【囲炉裏とジャズ】

今日は仕事中も家に帰るのが待ち遠しくて仕方がなかった。もうずっと前から夢見ていた囲炉裏のある部屋。今日はその囲炉裏部屋の完成の日だ。この日の為に今まで散らかっていた部屋を片づけ、新しい部屋にふさわしい照明も探して歩いた。そして大好きなCDを何枚か買いに行き、さらには今日コーヒーの焙煎器具と渋いデザインのコーヒーカップまで揃えた。それは全て僕が思い描いた新しい部屋の為に……。

なぜこうまでするのか最初は自分でも分からなかった。囲炉裏のキットを手に入れてから、今までの生活を変えたい、そう思い始めたのだ。この部屋の散らかり具合や照明、そしてテレビをただ漫然と暇つぶしだけの為に見ている自分。このままではいけないと……、しかしそのことより、新しい暮らしが始まる期待感だろうか。何かが心の中で音を立てて動き始めた。明らかに僕を夢中にさせる大きな力だった。

それからと言う物、毎日が囲炉裏部屋作りに夢中だった。部屋の隅から隅まで囲炉裏のある部屋の為にできるだけシンプルにし、照明も変え落ち着いた雰囲気にした。さらには何故かオールドジャズのようなあえて「和風」ではない音楽を聞きたいと思うようになった。そして仕上げは焙煎コーヒーの香り……。たまにはバーボンなんてのもありかな。
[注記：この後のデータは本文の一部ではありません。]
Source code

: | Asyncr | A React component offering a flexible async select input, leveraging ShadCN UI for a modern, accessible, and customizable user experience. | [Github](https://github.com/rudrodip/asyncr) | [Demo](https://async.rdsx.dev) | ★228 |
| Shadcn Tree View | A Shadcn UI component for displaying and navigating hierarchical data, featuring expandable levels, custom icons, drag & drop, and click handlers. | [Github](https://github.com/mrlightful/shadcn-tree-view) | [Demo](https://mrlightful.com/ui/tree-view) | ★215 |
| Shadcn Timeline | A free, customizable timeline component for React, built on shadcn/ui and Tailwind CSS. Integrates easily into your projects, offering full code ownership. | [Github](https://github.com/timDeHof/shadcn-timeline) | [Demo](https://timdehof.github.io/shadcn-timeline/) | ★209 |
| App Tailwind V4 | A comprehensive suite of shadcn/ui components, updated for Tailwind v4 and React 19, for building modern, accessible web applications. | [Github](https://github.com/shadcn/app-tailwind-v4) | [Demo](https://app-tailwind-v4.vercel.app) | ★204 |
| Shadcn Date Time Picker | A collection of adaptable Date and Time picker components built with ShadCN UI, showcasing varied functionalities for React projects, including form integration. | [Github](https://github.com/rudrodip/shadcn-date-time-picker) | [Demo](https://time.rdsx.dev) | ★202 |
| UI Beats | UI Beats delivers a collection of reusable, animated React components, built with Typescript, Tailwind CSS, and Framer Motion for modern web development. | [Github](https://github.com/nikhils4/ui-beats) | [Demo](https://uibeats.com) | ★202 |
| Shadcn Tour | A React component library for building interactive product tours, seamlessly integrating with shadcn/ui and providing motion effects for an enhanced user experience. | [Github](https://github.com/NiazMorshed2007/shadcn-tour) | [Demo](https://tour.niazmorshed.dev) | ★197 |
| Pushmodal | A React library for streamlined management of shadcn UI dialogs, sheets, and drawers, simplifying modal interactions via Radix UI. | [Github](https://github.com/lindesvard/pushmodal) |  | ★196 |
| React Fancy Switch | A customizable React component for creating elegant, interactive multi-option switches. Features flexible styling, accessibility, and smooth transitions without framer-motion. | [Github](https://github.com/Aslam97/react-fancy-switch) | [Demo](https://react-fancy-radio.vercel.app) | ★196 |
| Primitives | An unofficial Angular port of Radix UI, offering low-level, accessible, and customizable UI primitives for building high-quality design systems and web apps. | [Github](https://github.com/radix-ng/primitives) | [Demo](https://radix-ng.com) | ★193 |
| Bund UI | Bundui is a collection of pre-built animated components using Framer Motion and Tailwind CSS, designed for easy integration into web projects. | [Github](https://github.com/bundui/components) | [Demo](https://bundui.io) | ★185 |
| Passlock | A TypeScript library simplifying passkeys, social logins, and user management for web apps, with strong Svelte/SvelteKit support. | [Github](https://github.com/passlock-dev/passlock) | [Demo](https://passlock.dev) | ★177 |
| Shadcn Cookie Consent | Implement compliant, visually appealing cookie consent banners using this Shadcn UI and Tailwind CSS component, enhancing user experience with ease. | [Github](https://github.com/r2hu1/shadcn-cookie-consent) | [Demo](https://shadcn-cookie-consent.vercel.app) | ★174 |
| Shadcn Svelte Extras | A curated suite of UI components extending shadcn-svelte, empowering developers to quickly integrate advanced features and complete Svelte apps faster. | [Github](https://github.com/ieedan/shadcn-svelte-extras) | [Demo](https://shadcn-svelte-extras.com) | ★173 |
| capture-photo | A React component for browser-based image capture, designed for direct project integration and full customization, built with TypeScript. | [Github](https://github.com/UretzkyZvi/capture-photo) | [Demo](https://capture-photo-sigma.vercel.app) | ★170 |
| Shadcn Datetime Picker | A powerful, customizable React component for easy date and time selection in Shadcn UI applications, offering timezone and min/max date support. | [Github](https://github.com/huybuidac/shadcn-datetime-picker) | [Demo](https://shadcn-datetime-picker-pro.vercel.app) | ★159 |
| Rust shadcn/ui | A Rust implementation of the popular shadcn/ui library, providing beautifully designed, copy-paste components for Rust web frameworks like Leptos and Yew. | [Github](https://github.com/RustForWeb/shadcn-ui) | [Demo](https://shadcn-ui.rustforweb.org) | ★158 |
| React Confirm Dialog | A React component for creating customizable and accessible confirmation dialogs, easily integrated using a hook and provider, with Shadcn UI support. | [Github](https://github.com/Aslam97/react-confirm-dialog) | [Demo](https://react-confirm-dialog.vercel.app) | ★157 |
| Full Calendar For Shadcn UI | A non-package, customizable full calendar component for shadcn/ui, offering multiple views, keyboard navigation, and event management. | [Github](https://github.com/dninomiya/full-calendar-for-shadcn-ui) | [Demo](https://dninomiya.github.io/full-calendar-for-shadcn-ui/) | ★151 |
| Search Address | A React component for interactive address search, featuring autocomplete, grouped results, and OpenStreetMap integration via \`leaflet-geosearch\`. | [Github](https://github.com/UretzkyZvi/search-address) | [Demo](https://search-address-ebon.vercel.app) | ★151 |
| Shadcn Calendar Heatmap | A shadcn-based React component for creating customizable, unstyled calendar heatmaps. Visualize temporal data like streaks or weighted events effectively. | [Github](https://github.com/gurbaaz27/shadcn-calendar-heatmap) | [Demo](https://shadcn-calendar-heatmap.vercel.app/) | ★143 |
ついに、今日この晩、僕が夢に描いた全てが揃ったのだ。炭を熾し、部屋を暗くした。おもむろにセロニアス・モンクのジャズピアノを流し始めると身体中に熱い感動が走る。まるで自分の部屋とは思えない。さらには先ほど焙煎したばかりのコーヒーをガリガリとミルで挽くと例えようのない深い香りが部屋全体に広がって行く。こうばしい香りが古いジャズの音楽と溶け合ってますます気分が盛り上がってきた。思わずにんまりとする……。

豆は大好きなマンデリン。口の中に独特の苦みが広がってまた次の感動が五感を揺さぶる。今までこんな時間を過ごしたことがあっただろうか……。これこそが僕が思い描いていた通 りの新しい暮らしだったのだ。ゆったりとした気分で何かを想像してみたり。これからのことを考えてみたり。自分の可能性をもう一度挑戦してみようとか、そんな風に前向き思えるクリエイティブな時間。囲炉裏は僕の暮らしをすっかり変えてくれた。すごいやつだな……。